Seiring dengan teknologi yang berkembang, generasi berikutnya banyak menggunakan ROV untuk mendukung pekerjaan di pengeboran minyak lepas pantai. ROV pertama kali yang dilibatkan dalam hal ini adalah RCV-225 dan RCV-150 yang dibuat oleh Hydro Products, Amerika Serikat.
Dalam penggunaannya, ROV juga bisa digunakan untuk kalangan militer, bisnis atau komersial, maupun akademis dan riset. Sebagai contoh penggunaan ROV untuk tujuan komersil di dunia pengeboran minyak dan gas lepas pantai adalah inspeksi atau pemeriksaan anjungan atau kilang minyak.
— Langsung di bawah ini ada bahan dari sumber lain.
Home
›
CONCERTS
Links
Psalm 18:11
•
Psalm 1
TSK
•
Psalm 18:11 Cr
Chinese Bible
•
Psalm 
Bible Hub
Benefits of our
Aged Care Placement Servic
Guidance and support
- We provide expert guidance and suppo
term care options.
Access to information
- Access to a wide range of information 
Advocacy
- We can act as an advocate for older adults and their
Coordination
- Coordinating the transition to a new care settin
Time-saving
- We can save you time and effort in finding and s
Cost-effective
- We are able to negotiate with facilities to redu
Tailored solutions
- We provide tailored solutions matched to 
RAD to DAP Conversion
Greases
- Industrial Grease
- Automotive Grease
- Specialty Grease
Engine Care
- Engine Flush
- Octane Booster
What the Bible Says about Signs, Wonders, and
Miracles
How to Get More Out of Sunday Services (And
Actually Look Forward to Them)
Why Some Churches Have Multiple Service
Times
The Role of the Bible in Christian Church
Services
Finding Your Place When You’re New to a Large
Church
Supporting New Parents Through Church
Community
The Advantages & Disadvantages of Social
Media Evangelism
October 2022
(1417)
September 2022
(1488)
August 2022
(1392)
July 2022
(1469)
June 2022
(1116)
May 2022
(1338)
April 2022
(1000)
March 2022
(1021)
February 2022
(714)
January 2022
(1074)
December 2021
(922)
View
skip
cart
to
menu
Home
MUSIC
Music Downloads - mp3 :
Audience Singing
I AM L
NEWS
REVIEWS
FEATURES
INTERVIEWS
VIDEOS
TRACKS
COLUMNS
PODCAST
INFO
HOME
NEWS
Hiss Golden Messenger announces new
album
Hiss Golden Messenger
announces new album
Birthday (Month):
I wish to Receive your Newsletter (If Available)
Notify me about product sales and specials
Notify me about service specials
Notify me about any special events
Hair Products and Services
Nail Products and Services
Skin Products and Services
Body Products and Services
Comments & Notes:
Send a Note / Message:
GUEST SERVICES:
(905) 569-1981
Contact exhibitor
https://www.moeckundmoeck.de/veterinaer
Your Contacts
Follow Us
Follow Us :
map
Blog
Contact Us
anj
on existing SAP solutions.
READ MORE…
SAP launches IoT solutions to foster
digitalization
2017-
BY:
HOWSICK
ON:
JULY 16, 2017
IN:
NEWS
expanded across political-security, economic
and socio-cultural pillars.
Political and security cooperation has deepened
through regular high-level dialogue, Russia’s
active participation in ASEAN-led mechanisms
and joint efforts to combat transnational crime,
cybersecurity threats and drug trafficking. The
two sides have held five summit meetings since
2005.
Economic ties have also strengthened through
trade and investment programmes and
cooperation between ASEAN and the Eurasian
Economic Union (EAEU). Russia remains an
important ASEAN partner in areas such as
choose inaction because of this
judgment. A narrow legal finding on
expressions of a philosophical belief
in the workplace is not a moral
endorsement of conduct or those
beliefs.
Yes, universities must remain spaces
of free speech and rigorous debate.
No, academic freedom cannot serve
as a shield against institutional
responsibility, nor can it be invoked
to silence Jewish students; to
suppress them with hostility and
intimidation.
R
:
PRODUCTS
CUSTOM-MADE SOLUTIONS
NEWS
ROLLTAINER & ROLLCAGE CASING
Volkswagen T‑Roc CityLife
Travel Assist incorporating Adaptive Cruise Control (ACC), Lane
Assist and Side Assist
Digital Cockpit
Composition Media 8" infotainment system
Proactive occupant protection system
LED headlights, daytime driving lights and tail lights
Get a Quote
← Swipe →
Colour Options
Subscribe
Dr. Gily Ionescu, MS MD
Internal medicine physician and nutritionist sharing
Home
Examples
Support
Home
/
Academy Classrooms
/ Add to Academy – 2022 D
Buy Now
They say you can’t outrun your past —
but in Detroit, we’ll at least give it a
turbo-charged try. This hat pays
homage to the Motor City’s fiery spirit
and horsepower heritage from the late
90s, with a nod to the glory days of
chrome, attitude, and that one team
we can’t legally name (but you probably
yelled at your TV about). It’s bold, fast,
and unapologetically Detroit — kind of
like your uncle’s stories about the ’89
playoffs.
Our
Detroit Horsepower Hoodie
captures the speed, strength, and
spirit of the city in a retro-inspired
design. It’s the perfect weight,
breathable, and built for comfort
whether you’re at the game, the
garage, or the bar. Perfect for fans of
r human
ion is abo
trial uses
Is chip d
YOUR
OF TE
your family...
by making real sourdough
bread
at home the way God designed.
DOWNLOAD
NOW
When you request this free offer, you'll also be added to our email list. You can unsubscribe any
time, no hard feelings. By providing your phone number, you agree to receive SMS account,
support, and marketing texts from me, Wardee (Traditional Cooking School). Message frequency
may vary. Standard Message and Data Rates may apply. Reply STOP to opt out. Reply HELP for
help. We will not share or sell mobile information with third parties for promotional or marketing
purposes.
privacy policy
Selain itu, ROV bisa menjadi pendukung pengeboran dan konstruksi, dari inspeksi visual, memonitor pelaksanaan pengeboran dan konstruksi, sampai melakukan perbaikan-perbaikan jika diperlukan.
Canggihnya lagi, ROV akan sangat mendukung pekerjaan pemasangan kabel telekomunikasi bawah laut, sehingga terlindung dari gangguan nelayan (kapal trawl) dan kemungkinan kapal membuang jangkar.